TASK BRIEF: Report each line of the data that contains the string "zwei".

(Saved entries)
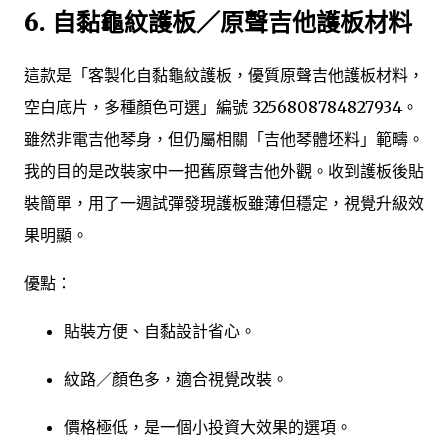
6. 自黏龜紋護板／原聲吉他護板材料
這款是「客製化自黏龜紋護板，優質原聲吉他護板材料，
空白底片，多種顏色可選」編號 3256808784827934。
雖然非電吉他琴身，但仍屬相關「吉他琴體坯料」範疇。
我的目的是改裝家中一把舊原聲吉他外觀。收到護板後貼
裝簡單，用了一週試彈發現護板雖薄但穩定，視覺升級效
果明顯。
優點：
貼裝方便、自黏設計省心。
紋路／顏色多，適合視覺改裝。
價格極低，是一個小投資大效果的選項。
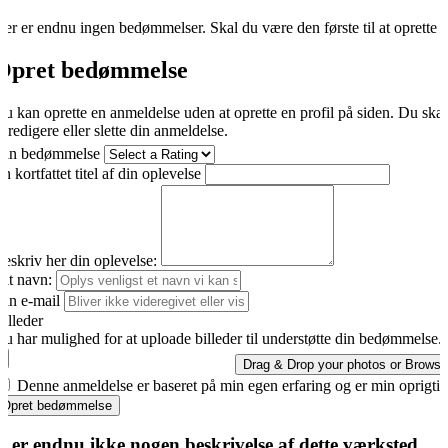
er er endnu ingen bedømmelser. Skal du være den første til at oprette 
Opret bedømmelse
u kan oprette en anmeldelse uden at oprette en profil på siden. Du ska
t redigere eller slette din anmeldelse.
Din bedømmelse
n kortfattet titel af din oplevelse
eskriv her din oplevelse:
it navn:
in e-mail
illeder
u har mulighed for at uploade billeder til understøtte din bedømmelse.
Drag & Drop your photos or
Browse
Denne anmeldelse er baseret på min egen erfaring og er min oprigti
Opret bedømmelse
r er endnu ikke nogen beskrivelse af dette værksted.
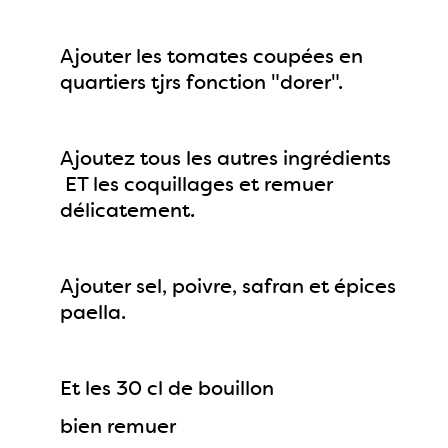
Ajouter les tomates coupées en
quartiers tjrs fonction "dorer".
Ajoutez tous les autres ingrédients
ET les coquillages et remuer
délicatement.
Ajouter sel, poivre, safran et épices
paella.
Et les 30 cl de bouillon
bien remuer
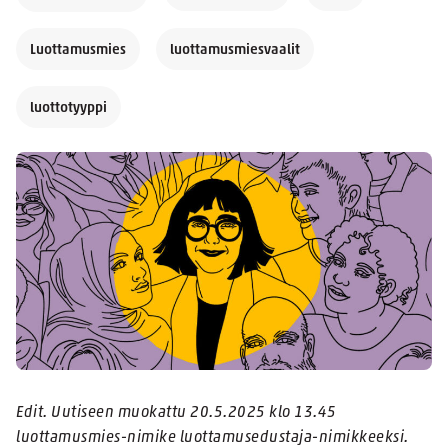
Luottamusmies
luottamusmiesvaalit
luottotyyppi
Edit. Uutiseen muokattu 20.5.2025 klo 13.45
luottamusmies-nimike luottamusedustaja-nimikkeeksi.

...

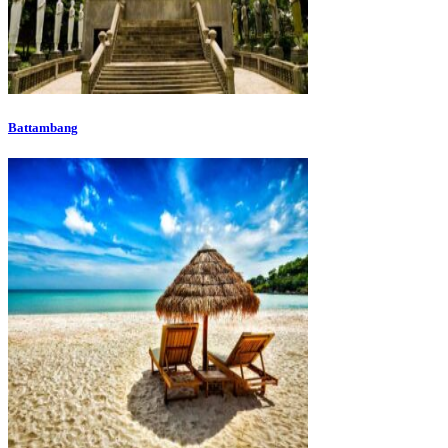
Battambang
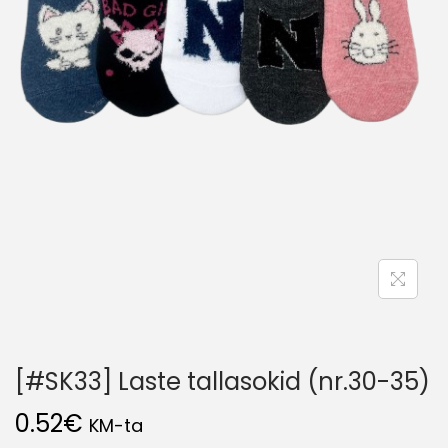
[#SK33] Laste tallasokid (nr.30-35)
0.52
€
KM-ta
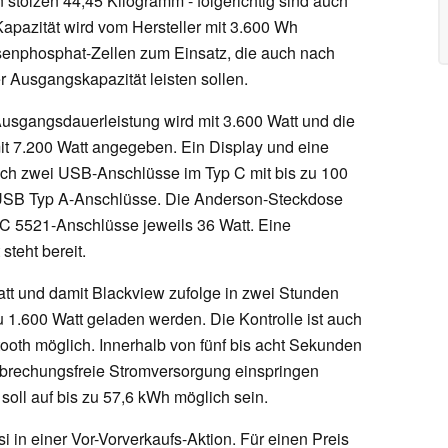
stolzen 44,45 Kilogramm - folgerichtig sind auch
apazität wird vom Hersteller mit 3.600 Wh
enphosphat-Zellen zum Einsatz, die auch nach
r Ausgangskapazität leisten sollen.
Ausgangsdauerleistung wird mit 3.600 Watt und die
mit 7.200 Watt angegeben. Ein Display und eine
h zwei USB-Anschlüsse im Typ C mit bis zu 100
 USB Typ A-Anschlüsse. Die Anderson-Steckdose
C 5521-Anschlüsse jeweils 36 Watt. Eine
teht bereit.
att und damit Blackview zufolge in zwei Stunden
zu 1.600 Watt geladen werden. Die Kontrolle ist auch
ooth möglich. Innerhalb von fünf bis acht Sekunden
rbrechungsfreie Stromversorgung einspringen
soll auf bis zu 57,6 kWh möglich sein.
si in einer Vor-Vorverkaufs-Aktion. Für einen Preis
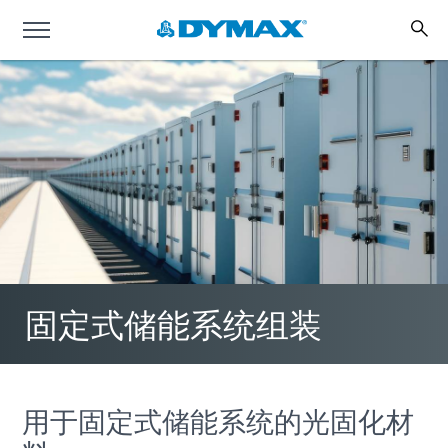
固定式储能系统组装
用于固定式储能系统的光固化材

--

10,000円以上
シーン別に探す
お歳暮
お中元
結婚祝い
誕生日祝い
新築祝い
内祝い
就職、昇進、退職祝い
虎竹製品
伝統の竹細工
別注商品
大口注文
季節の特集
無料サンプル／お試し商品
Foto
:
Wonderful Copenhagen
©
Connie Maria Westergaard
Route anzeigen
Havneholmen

TASK RESPONSE:
h zwei USB-Anschlüsse im Typ C mit bis zu 100
att und damit Blackview zufolge in zwei Stunden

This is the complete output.